Une Nouvelle Esthetique

Une Nouvelle Esthetique

Dans Platon, la théologie du Beau a un rôle fondamental : l’émerveillement face au Beau réveille en l’homme le souvenir de son origine divine et, petit à petit, l’aide à entreprendre de nouveau sa navigation vers Dieu. L’Eglise primitive, proclamant l’incarnation de Dieu, révèle ainsi que le « Beau » s’est revêtu d’une chair mortelle:

Le Verbe était la lumière véritable, qui éclaire tout homme ; il venait dans le monde ... Et le Verbe s'est fait chair et il a habité parmi nous, et nous avons contemplé sa gloire, gloire qu'il tient de son Père comme Fils unique, plein de grâce et de vérité.

Mais la contemplation de la beauté du visage du Christ réveille en l’homme sa vraie nature : par le baptême, les chrétiens deviennent des hommes nouveaux et manifestent au monde le véritable amour, c’est-à- dire l’amour à l’ennemi, l’amour jusqu’à donner sa vie pour l’autre. 

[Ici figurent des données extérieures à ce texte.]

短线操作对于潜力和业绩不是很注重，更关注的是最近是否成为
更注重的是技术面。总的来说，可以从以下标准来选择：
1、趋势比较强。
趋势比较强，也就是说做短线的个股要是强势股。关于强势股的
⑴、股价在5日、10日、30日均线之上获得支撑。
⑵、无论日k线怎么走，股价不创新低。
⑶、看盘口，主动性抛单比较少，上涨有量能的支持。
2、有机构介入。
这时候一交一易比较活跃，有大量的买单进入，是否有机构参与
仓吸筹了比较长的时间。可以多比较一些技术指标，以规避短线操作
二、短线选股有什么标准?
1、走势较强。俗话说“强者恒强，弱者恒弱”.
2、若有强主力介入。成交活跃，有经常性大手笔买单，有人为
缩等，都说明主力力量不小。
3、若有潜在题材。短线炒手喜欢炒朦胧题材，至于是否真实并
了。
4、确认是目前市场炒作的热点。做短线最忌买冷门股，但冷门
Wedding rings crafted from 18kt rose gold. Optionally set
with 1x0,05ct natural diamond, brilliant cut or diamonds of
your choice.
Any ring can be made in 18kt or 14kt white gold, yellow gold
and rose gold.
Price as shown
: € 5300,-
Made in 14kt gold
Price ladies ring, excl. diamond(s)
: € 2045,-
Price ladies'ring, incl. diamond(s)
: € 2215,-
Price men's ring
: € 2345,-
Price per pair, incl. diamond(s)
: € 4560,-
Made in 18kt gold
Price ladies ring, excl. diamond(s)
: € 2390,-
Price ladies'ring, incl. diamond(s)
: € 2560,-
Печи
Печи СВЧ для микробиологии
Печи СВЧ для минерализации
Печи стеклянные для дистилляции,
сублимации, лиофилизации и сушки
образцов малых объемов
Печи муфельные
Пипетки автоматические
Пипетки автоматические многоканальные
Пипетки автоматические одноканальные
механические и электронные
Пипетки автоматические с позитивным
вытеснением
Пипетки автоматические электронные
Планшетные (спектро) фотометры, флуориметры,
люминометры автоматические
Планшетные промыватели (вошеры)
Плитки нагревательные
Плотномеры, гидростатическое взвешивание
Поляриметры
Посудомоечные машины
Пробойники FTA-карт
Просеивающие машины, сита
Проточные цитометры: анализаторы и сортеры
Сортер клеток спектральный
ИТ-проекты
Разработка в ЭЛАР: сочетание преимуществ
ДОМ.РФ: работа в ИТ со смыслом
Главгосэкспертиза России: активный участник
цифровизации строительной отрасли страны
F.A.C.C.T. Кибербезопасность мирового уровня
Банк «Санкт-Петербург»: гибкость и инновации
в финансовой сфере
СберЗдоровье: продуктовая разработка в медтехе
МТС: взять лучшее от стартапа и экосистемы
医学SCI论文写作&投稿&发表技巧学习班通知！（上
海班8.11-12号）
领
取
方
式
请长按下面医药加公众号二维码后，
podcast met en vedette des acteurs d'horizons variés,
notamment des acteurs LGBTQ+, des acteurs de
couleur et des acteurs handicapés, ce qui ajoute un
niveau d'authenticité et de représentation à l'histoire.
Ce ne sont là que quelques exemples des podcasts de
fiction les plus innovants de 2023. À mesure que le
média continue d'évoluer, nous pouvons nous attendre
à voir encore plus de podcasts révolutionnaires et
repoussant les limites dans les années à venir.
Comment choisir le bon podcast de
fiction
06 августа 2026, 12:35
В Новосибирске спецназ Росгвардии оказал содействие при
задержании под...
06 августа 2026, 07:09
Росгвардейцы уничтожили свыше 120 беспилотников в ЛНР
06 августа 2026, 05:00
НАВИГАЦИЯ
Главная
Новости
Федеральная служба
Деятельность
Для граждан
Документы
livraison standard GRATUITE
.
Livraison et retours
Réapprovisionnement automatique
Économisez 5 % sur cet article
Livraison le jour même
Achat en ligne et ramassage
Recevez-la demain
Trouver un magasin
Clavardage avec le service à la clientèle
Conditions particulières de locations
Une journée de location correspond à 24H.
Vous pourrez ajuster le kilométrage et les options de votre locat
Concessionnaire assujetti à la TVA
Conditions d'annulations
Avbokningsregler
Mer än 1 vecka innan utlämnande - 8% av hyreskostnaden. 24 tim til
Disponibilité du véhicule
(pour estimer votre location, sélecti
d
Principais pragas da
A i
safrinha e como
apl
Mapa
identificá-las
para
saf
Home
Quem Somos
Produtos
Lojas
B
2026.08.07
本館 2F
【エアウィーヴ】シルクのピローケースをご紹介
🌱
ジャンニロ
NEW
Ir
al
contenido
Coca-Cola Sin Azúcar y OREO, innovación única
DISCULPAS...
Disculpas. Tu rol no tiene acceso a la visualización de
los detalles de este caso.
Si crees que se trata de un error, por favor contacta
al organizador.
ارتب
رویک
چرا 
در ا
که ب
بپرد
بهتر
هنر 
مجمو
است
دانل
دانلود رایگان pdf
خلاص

Voilà pourquoi il y a un lien très étroit entre beauté et évangélisation : la beauté du visage du Christ se traduit dans la beauté de la communauté chrétienne, corps du Christ vivant dans l’histoire. C’est la communauté qui révèle la beauté de la nature de Dieu dans la communion et dans le pardon. Jésus dit: « Qui m’a vu, a vu le Père ». Ainsi, qui voit la communauté chrétienne, où se donne l’amour à l’ennemi, voit une icône du Christ.

Au cours de l’histoire, l’Eglise a toujours perçu ce lien entre beauté et évangélisation, et l’Eglise a été le plus grand « commanditaire » de la beauté. Tout reflète la beauté du Christ, la beauté de la communauté et de la communion fraternelle. À juste titre, l’évangélisation des peuples slaves est advenue en grande partie à travers la beauté de la liturgie, des icônes et des chants.

Le séminaire Redemptoris Mater d’Avignon s’inscrit dans ce désir de mettre la beauté au service des personnes. A travers cette esthétique, un séminariste se sent aimé par Dieu, et ceci est fondamental afin qu’il puisse aimer lui aussi dans la mission qui l’attend.